When she got home — it was too late to go back to the Foundation — she came upon the letter. She was alone in the house that was hers as the bounty of divorce, in an order of life that could take for granted rights and their material assurances — her normality. It’s always been her house; Ben moved in with her, first as lover, then husband. It contains tables, lamps, posters and framed photographs, worn path on a carpet, bed — silent witness to that normality.

She leant against the windowsill, where there was still sunset light. The handwritten address directed to the Foundation was itself part of the text waiting to be read. Why does he tell me and not his father?

Why did he know — think — she would understand better? The envelope written in the well-rounded upright script she had seen form from his kindergarten alphabet, sent to a clandestine address like a love letter; a claim to share a secret that should not have turned up again at the bottom of a bag of notes. He cannot possibly know what she does not know herself: whether he is the son of love-making on the floor (in this very room where the letter is in her hand) one last time with the returned soldier, or whether he is the son of his mother’s lover, Bennet.
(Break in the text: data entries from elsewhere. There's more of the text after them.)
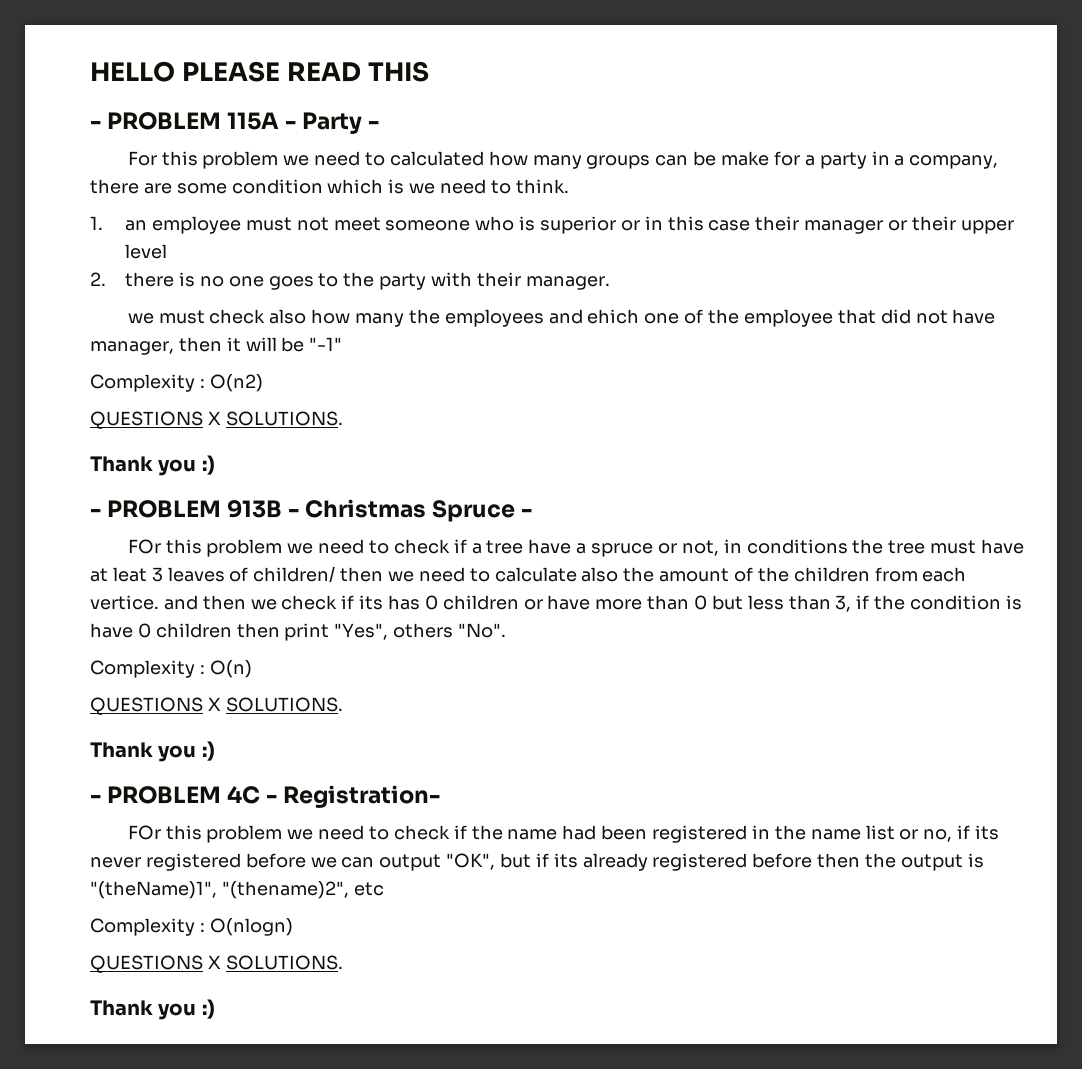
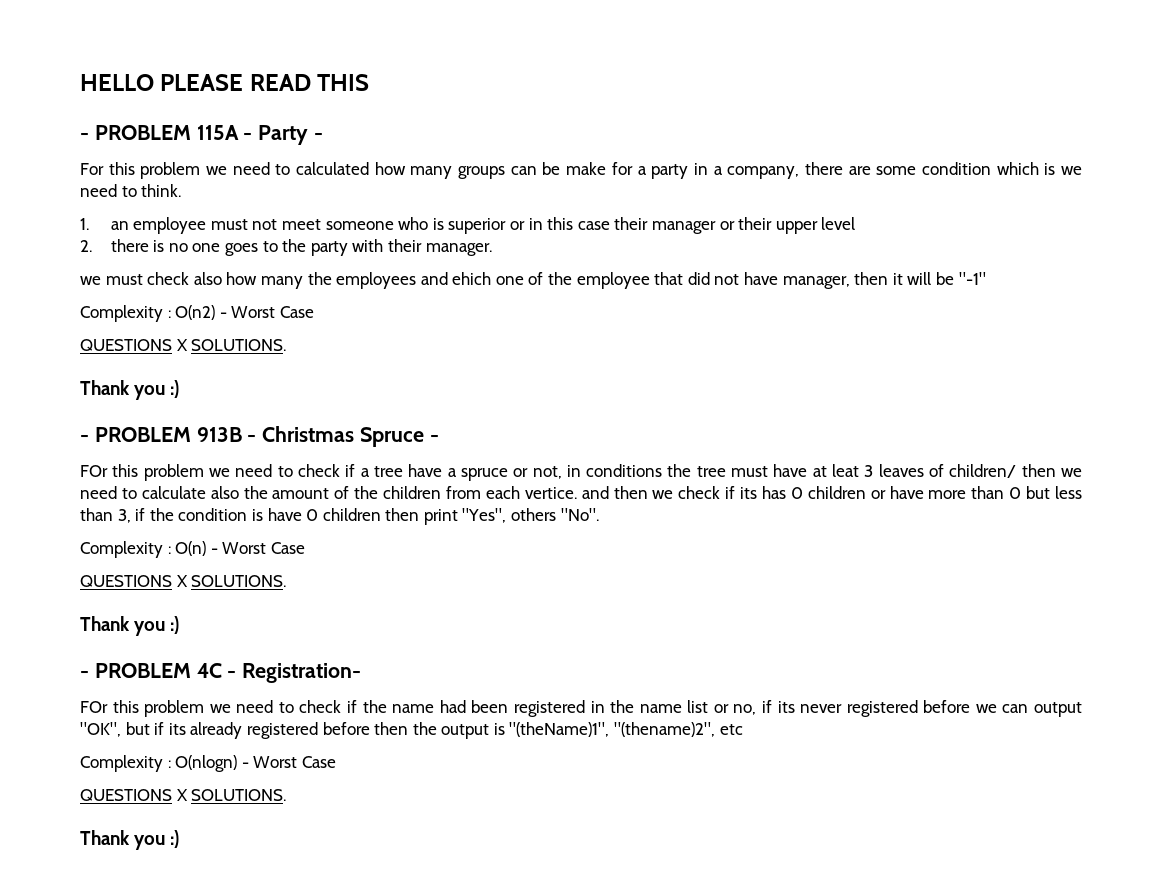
(263, 383) none -> [219,306,314,318] - Worst Case
(252, 669) none -> [210,542,305,554] - Worst Case
(293, 927) none -> [241,756,336,768] - Worst Case

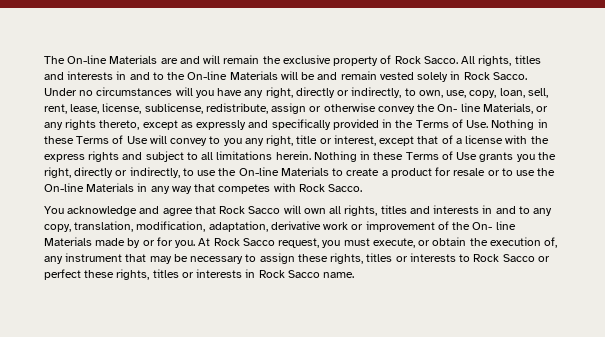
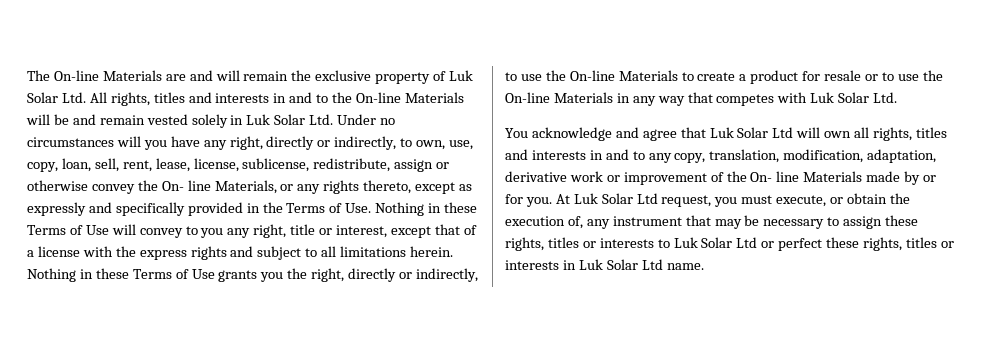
[394,56,458,64] Rock Sacco. -> [449,70,474,81] [27,92,86,103] Luk Solar Ltd.
[463,72,527,80] Rock Sacco. -> [246,114,334,125] Luk Solar Ltd.
[298,184,363,192] Rock Sacco. -> [810,92,898,103] Luk Solar Ltd.
[219,206,281,214] Rock Sacco -> [709,127,794,138] Luk Solar Ltd
[213,238,275,246] Rock Sacco -> [573,193,658,204] Luk Solar Ltd
[473,254,535,262] Rock Sacco -> [673,237,758,248] Luk Solar Ltd
[258,270,320,278] Rock Sacco -> [578,259,663,270] Luk Solar Ltd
He does know. Somehow he does know. She has an irrational certainty. It was always there, can’t be denied; he doesn’t only look like her, in the genes that formed him is the knowledge of his conception. If she has never known who fathered him, he does. The first cells of his existence encoded the information: he is the child of the childless first marriage, conceived after it was over on this bedroom floor in an hour that should be forgotten. The information was always there: when she and Ben took him into their bed for a cuddle, as a tiny child, and in the inner-focussed emergence from sleep his gaze would be fixed on her eyes; when, a grown man, a banker, he danced with her, each holding the other in their secrecy.